Problem:
Reproduce exactly the line with "данных согласно" and every line that follows it below, up to and including the last one. Do not include pictures or anything else.

═══ Data excerpts ═══

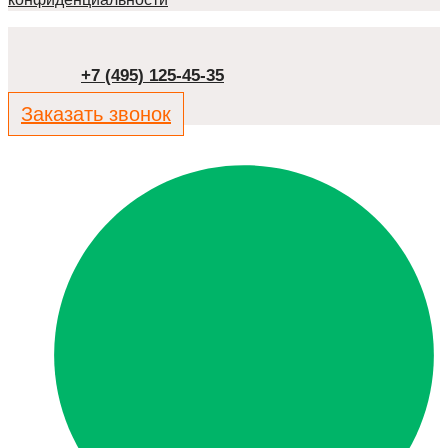
+7 (495) 125-45-35
Заказать звонок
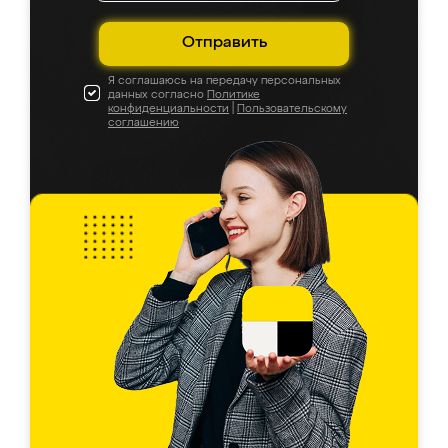
Отправить
Я соглашаюсь на передачу персональных
данных согласно
Политике
конфиденциальности
|
Пользовательскому
соглашению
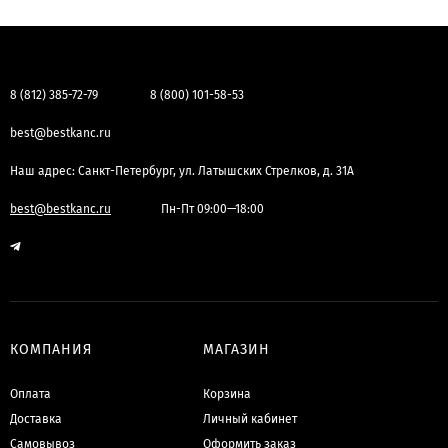
8 (812) 385-72-79
8 (800) 101-58-53
best@bestkanc.ru
Наш адрес: Санкт-Петербург, ул. Латышских Стрелков, д. 31А
best@bestkanc.ru
Пн-Пт 09:00—18:00
КОМПАНИЯ
МАГАЗИН
Оплата
Корзина
Доставка
Личный кабинет
Самовывоз
Оформить заказ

═══

Task output:
данных согласно
Политике
конфиденциальности
|
Пользовательскому
соглашению
8 (812) 385-72-79
8 (800) 101-58-53
best@bestkanc.ru
Наш адрес: Санкт-Петербург, ул. Латышских Стрелков, д. 31А
best@bestkanc.ru
Пн-Пт 09:00—18:00
КОМПАНИЯ
МАГАЗИН
Оплата
Корзина
Доставка
Личный кабинет
Самовывоз
Оформить заказ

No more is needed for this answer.